Hasso-Plattner-InstitutSDG am HPI
Hasso-Plattner-InstitutDSG am HPI
Login
 

Johannes Wust

Mixed Workload Management for In-Memory Databases — Executing Mixed Workloads of Enterprise Applications with TAMEX

In-memory database management systems (IMDBMS) that leverage a column- oriented storage layout have been proposed as an integrated database approach for transactional and analytical enterprise applications. Compared to disk-based databases, this architecture reduces the execution time of complex analytical queries on transactional data by orders of magnitude to merely seconds. The two main reasons for this dramatic performance increase are massive intra-query parallelism on multicore CPUs and primary data storage in main memory. The benefits of adopting these IMDBMS for companies are huge, as they provide ways to simplify the data management layer, as well as open the way for new applications based on real-time analytics on the latest transactional data. However, this very much desirable approach of processing a mixed workload of transactional queries, classical batch-oriented analytics, as well as real-time analytics on a single database system introduces the problem of competition for database resources. In the worst case, processing queries of less response-time critical reporting applications could block the processing of business-critical queries from transactional applications. To execute mixed workloads on a single database, workload management features have been implemented for established disk-based databases. Most of the approaches are based on processor sharing, but this is prohibitively expensive for IMDBMS, as IMDBMS try to keep the number of running threads close to the number of available processor cores. Consequently, this dissertation proposes a solution for workload management for IMDBMS that allows prioritizing certain query classes and enforcing defined resource shares for workloads, while executing queries efficiently and in parallel on multiprocessor architectures.
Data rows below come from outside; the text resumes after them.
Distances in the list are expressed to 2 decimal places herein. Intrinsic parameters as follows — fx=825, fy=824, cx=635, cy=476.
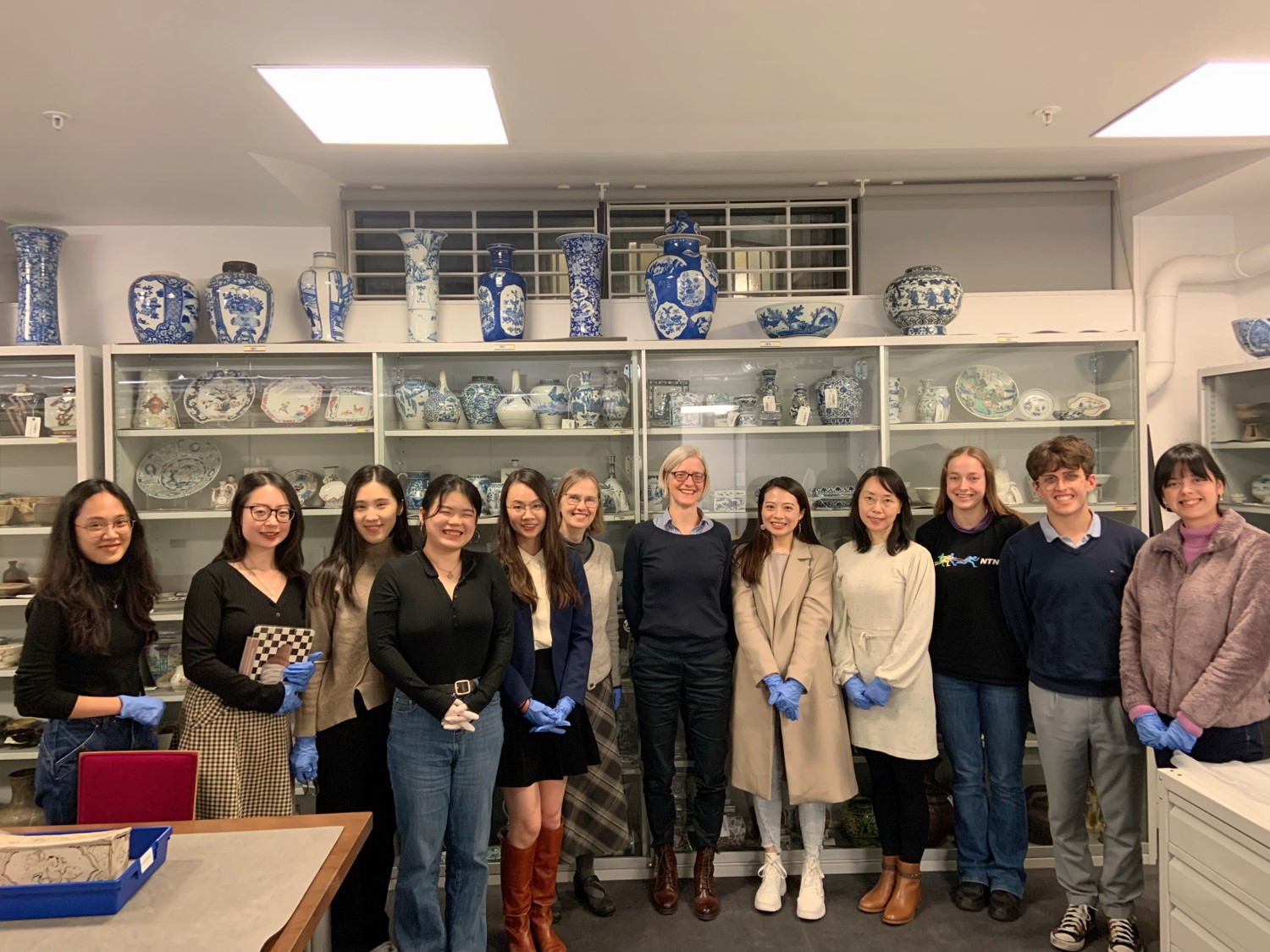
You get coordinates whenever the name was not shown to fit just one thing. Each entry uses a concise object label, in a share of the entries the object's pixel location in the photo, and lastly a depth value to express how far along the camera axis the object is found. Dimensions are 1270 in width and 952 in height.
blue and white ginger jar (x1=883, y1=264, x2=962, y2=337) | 3.38
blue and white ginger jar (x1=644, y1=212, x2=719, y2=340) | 3.34
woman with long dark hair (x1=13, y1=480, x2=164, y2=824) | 2.14
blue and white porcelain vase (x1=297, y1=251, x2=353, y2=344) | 3.40
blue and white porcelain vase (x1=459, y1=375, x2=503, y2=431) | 3.48
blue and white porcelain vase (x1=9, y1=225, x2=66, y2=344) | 3.36
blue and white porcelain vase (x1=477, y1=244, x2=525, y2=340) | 3.42
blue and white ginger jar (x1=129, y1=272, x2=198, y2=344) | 3.33
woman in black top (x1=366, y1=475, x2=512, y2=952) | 2.27
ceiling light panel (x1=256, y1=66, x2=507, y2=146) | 2.42
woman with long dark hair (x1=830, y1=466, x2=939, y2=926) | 2.81
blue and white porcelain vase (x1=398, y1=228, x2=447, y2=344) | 3.46
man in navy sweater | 2.60
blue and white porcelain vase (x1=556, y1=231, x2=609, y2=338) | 3.42
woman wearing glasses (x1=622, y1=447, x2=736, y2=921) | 2.89
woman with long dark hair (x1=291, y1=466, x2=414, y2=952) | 2.45
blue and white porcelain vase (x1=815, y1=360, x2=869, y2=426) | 3.49
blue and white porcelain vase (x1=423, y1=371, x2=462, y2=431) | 3.45
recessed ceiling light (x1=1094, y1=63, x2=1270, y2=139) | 2.51
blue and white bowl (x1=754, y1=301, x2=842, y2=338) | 3.36
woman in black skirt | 2.57
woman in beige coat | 2.87
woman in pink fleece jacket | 2.28
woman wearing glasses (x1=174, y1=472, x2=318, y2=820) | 2.21
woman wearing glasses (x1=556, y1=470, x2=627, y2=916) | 2.84
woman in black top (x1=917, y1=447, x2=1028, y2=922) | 2.83
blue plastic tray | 1.47
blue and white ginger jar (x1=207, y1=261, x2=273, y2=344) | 3.36
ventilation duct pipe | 3.60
As a first step towards designing a workload manager for IMDBMS, this dissertation defends the thesis that a task-based query execution model is best suited for processing a mixed workload and enforcing workload management objectives. The general idea of a task-based execution model is to partition complex queries into smaller, non-preemptive units of work — so-called tasks — and map these tasks dynamically to a pool of worker threads by a user-level scheduler. Workload management objectives are enforced by scheduling tasks based on static and dynamically calculated priorities. As a next step, we have implemented TAMEX, a TAsk-based framework for Multiple query class EXecution to demonstrate the effectiveness of the proposed concept. In an extensive evaluation, we demonstrate that TAMEX can efficiently prioritize the execution of specific workloads, while minimizing the performance impact of less response-time critical queries on high priority queries. Furthermore, we demonstrate that TAMEX can enforce defined resource shares for workloads based on dynamic task priorities. The evaluation of TAMEX is based on a set of workload management objectives and a set of mixed workload queries which are derived from an analysis of workload characteristics of enterprise applications.